Your goal: Rewrite everything from the line containing "left hip: (370, 295, 8)" down to the end of the data as a numbered list. Skip blank lines and leave the pictures out.

(Items listed in a dataset)
--------------------------------
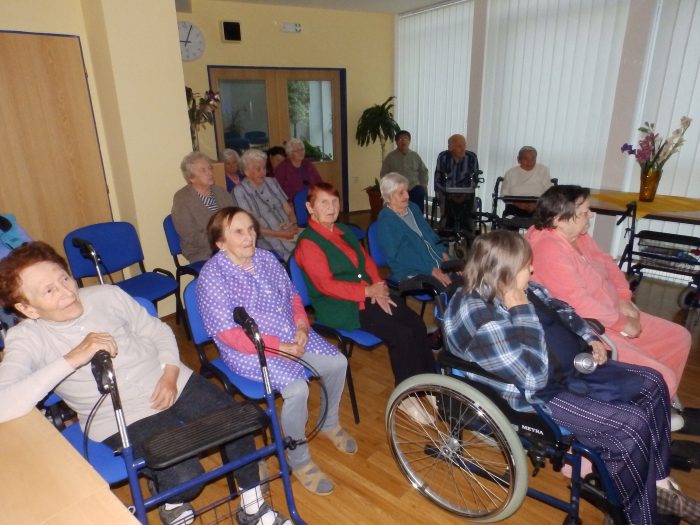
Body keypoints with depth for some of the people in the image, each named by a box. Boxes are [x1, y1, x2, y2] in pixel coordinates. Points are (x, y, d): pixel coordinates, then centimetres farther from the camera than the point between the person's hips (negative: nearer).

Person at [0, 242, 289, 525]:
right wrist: (72, 359, -31)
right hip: (121, 419, -3)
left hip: (169, 382, 3)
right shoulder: (26, 338, -9)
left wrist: (170, 374, -8)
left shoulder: (107, 294, -3)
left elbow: (159, 332, 8)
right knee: (185, 477, -23)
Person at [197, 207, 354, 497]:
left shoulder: (266, 258, 4)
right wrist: (280, 347, -23)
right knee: (297, 388, -26)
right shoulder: (212, 276, -17)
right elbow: (229, 334, -21)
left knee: (337, 362, -3)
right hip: (250, 351, -7)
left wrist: (302, 326, -8)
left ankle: (329, 423, 26)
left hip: (292, 337, 7)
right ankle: (299, 460, 0)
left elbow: (292, 295, 12)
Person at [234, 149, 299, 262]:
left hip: (288, 231, 5)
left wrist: (293, 225, -7)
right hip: (268, 237, -5)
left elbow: (288, 209, 16)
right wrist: (281, 234, -13)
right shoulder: (240, 191, -1)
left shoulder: (272, 182, 17)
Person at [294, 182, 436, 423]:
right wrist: (368, 291, -16)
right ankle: (405, 396, 0)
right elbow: (326, 285, -19)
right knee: (402, 335, -19)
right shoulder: (308, 243, -11)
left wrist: (378, 289, -3)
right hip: (340, 307, -8)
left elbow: (367, 260, 16)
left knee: (417, 324, -9)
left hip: (370, 295, 8)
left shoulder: (343, 231, 15)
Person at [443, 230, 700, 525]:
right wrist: (520, 309, -31)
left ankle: (659, 485, 24)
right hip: (539, 395, -10)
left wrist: (589, 338, 5)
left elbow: (559, 309, 19)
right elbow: (535, 377, -32)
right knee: (632, 426, -18)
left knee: (652, 384, 10)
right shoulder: (478, 316, -30)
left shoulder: (516, 289, 0)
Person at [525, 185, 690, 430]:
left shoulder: (578, 235, 3)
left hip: (612, 316, 11)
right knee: (660, 377, -14)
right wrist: (622, 323, -16)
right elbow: (579, 303, -28)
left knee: (678, 337, 15)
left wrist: (623, 299, -2)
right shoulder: (548, 249, -27)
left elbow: (607, 264, 14)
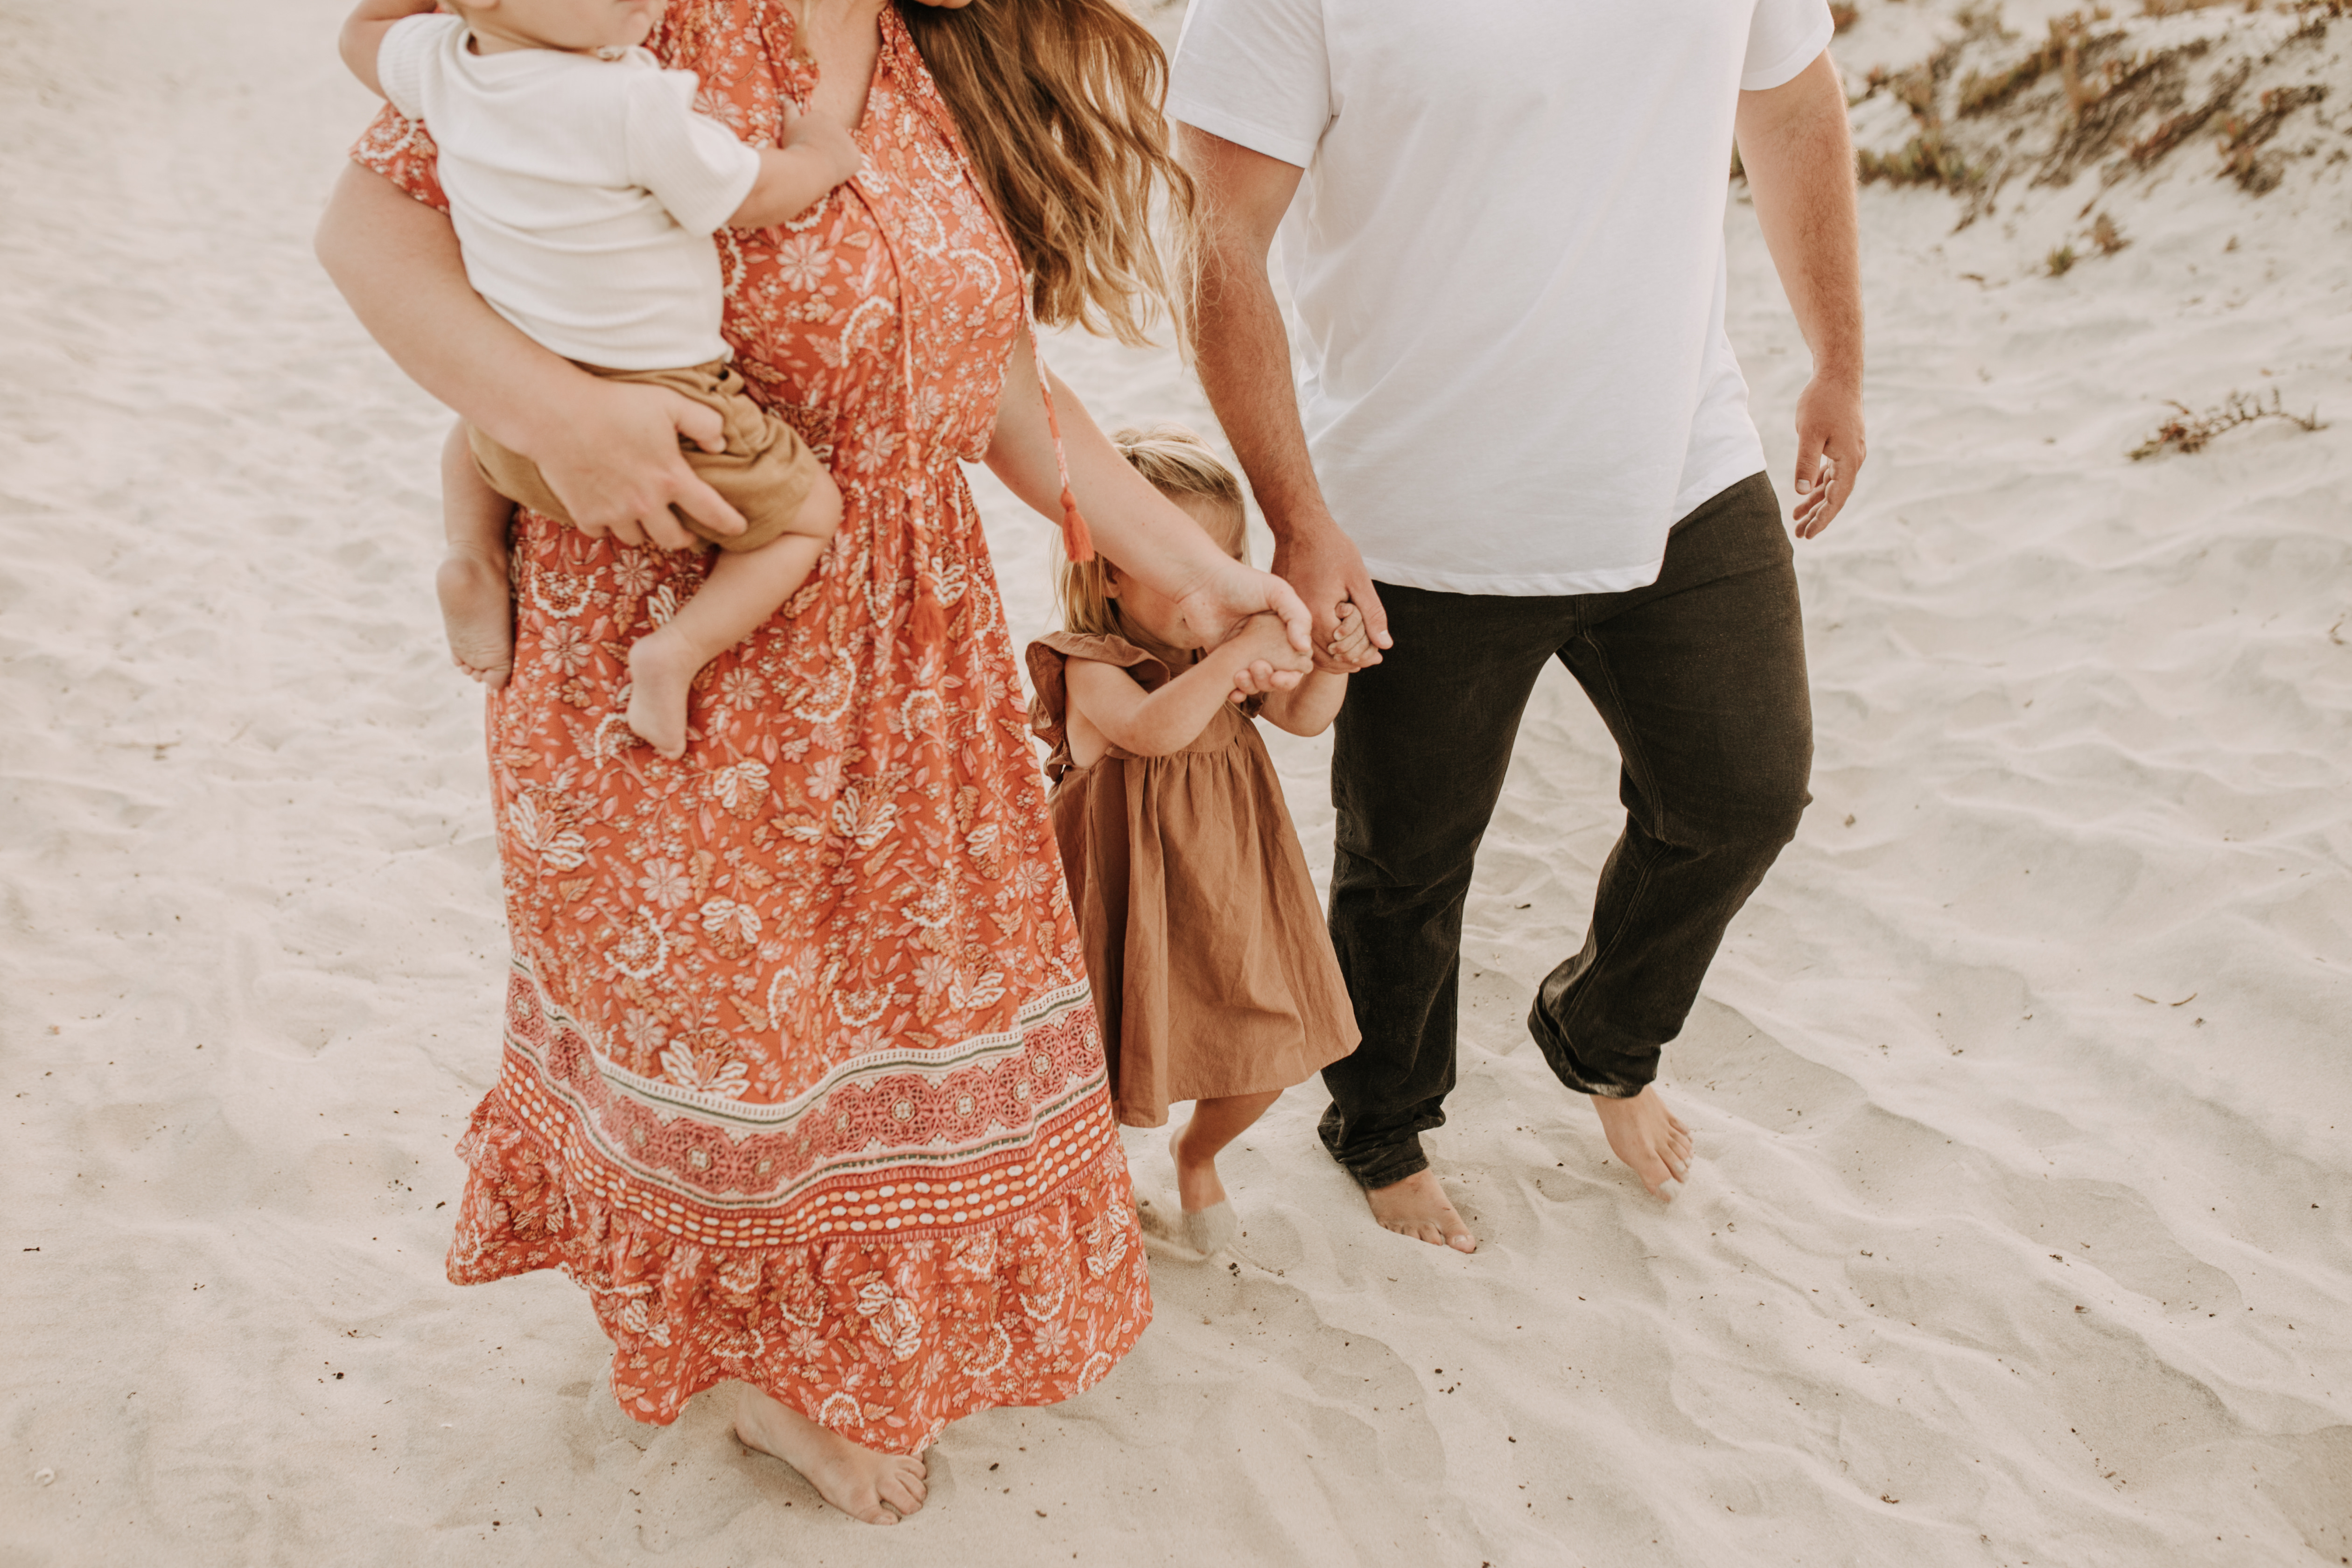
--------------------------------
Response:
1. left hip: (370, 295, 8)
2. left shoulder: (343, 231, 15)
3. Person at [443, 230, 700, 525]:
4. right wrist: (520, 309, -31)
5. left ankle: (659, 485, 24)
6. right hip: (539, 395, -10)
7. left wrist: (589, 338, 5)
8. left elbow: (559, 309, 19)
9. right elbow: (535, 377, -32)
10. right knee: (632, 426, -18)
11. left knee: (652, 384, 10)
12. right shoulder: (478, 316, -30)
13. left shoulder: (516, 289, 0)
14. Person at [525, 185, 690, 430]:
15. left shoulder: (578, 235, 3)
16. left hip: (612, 316, 11)
17. right knee: (660, 377, -14)
18. right wrist: (622, 323, -16)
19. right elbow: (579, 303, -28)
20. left knee: (678, 337, 15)
21. left wrist: (623, 299, -2)
22. right shoulder: (548, 249, -27)
23. left elbow: (607, 264, 14)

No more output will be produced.